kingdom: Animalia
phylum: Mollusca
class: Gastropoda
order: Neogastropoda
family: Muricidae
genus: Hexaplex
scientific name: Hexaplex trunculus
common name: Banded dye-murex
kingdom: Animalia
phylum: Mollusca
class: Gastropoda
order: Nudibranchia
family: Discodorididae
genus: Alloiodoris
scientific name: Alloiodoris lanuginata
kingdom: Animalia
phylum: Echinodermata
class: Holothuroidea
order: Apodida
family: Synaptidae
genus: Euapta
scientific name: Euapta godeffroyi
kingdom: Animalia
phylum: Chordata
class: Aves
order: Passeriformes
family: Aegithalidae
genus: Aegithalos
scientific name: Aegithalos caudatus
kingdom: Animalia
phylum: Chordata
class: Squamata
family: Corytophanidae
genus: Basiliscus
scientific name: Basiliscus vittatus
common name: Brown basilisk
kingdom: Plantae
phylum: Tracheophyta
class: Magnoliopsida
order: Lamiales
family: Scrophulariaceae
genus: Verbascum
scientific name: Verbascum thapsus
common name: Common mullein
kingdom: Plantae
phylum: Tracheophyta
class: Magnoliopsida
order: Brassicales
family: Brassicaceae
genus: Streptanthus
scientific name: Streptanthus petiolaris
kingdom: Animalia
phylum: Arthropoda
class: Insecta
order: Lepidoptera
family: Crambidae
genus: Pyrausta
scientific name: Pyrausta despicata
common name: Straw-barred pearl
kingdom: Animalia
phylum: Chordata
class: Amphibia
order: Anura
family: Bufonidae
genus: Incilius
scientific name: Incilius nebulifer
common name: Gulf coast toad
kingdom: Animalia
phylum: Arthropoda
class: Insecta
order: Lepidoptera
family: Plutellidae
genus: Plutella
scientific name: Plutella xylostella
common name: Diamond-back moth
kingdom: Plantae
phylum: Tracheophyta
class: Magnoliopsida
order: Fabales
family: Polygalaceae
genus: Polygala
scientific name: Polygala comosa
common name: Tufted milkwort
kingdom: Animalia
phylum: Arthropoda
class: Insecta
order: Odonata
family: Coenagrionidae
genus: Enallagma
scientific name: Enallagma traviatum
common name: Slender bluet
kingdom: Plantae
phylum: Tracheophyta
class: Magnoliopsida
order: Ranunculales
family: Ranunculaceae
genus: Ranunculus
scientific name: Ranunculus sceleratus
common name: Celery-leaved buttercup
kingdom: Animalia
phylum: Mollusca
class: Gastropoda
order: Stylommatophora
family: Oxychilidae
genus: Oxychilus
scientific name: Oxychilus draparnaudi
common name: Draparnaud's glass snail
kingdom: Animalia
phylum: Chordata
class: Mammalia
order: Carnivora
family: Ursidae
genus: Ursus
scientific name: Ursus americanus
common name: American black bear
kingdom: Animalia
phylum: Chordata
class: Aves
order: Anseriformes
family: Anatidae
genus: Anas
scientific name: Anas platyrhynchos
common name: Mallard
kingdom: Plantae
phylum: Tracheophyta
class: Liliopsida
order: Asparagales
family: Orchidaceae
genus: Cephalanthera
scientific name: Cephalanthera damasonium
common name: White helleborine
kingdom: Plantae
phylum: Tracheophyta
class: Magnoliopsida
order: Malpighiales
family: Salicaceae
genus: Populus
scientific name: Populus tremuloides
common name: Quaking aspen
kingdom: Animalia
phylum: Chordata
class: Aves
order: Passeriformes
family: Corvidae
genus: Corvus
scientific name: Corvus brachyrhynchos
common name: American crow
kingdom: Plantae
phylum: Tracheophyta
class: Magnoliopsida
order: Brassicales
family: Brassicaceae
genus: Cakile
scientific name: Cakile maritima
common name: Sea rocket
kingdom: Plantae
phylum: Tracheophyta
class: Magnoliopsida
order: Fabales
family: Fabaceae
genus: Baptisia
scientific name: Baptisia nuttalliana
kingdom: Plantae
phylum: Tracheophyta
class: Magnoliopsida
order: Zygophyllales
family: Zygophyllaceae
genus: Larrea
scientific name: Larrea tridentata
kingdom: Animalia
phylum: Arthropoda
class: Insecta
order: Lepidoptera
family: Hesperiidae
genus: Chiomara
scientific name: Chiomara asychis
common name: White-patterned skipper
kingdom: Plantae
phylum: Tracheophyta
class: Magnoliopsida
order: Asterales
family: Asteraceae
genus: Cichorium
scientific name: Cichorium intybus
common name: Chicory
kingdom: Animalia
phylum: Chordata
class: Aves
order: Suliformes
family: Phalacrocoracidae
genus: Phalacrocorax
━━━━━━━━━━━━━━━━
§ **Work required**: Edit every line of the material above so that "common name" becomes "vernacular name", and keep everything else the same.

§ **Solved problem**:
kingdom: Animalia
phylum: Mollusca
class: Gastropoda
order: Neogastropoda
family: Muricidae
genus: Hexaplex
scientific name: Hexaplex trunculus
vernacular name: Banded dye-murex
kingdom: Animalia
phylum: Mollusca
class: Gastropoda
order: Nudibranchia
family: Discodorididae
genus: Alloiodoris
scientific name: Alloiodoris lanuginata
kingdom: Animalia
phylum: Echinodermata
class: Holothuroidea
order: Apodida
family: Synaptidae
genus: Euapta
scientific name: Euapta godeffroyi
kingdom: Animalia
phylum: Chordata
class: Aves
order: Passeriformes
family: Aegithalidae
genus: Aegithalos
scientific name: Aegithalos caudatus
kingdom: Animalia
phylum: Chordata
class: Squamata
family: Corytophanidae
genus: Basiliscus
scientific name: Basiliscus vittatus
vernacular name: Brown basilisk
kingdom: Plantae
phylum: Tracheophyta
class: Magnoliopsida
order: Lamiales
family: Scrophulariaceae
genus: Verbascum
scientific name: Verbascum thapsus
vernacular name: Common mullein
kingdom: Plantae
phylum: Tracheophyta
class: Magnoliopsida
order: Brassicales
family: Brassicaceae
genus: Streptanthus
scientific name: Streptanthus petiolaris
kingdom: Animalia
phylum: Arthropoda
class: Insecta
order: Lepidoptera
family: Crambidae
genus: Pyrausta
scientific name: Pyrausta despicata
vernacular name: Straw-barred pearl
kingdom: Animalia
phylum: Chordata
class: Amphibia
order: Anura
family: Bufonidae
genus: Incilius
scientific name: Incilius nebulifer
vernacular name: Gulf coast toad
kingdom: Animalia
phylum: Arthropoda
class: Insecta
order: Lepidoptera
family: Plutellidae
genus: Plutella
scientific name: Plutella xylostella
vernacular name: Diamond-back moth
kingdom: Plantae
phylum: Tracheophyta
class: Magnoliopsida
order: Fabales
family: Polygalaceae
genus: Polygala
scientific name: Polygala comosa
vernacular name: Tufted milkwort
kingdom: Animalia
phylum: Arthropoda
class: Insecta
order: Odonata
family: Coenagrionidae
genus: Enallagma
scientific name: Enallagma traviatum
vernacular name: Slender bluet
kingdom: Plantae
phylum: Tracheophyta
class: Magnoliopsida
order: Ranunculales
family: Ranunculaceae
genus: Ranunculus
scientific name: Ranunculus sceleratus
vernacular name: Celery-leaved buttercup
kingdom: Animalia
phylum: Mollusca
class: Gastropoda
order: Stylommatophora
family: Oxychilidae
genus: Oxychilus
scientific name: Oxychilus draparnaudi
vernacular name: Draparnaud's glass snail
kingdom: Animalia
phylum: Chordata
class: Mammalia
order: Carnivora
family: Ursidae
genus: Ursus
scientific name: Ursus americanus
vernacular name: American black bear
kingdom: Animalia
phylum: Chordata
class: Aves
order: Anseriformes
family: Anatidae
genus: Anas
scientific name: Anas platyrhynchos
vernacular name: Mallard
kingdom: Plantae
phylum: Tracheophyta
class: Liliopsida
order: Asparagales
family: Orchidaceae
genus: Cephalanthera
scientific name: Cephalanthera damasonium
vernacular name: White helleborine
kingdom: Plantae
phylum: Tracheophyta
class: Magnoliopsida
order: Malpighiales
family: Salicaceae
genus: Populus
scientific name: Populus tremuloides
vernacular name: Quaking aspen
kingdom: Animalia
phylum: Chordata
class: Aves
order: Passeriformes
family: Corvidae
genus: Corvus
scientific name: Corvus brachyrhynchos
vernacular name: American crow
kingdom: Plantae
phylum: Tracheophyta
class: Magnoliopsida
order: Brassicales
family: Brassicaceae
genus: Cakile
scientific name: Cakile maritima
vernacular name: Sea rocket
kingdom: Plantae
phylum: Tracheophyta
class: Magnoliopsida
order: Fabales
family: Fabaceae
genus: Baptisia
scientific name: Baptisia nuttalliana
kingdom: Plantae
phylum: Tracheophyta
class: Magnoliopsida
order: Zygophyllales
family: Zygophyllaceae
genus: Larrea
scientific name: Larrea tridentata
kingdom: Animalia
phylum: Arthropoda
class: Insecta
order: Lepidoptera
family: Hesperiidae
genus: Chiomara
scientific name: Chiomara asychis
vernacular name: White-patterned skipper
kingdom: Plantae
phylum: Tracheophyta
class: Magnoliopsida
order: Asterales
family: Asteraceae
genus: Cichorium
scientific name: Cichorium intybus
vernacular name: Chicory
kingdom: Animalia
phylum: Chordata
class: Aves
order: Suliformes
family: Phalacrocoracidae
genus: Phalacrocorax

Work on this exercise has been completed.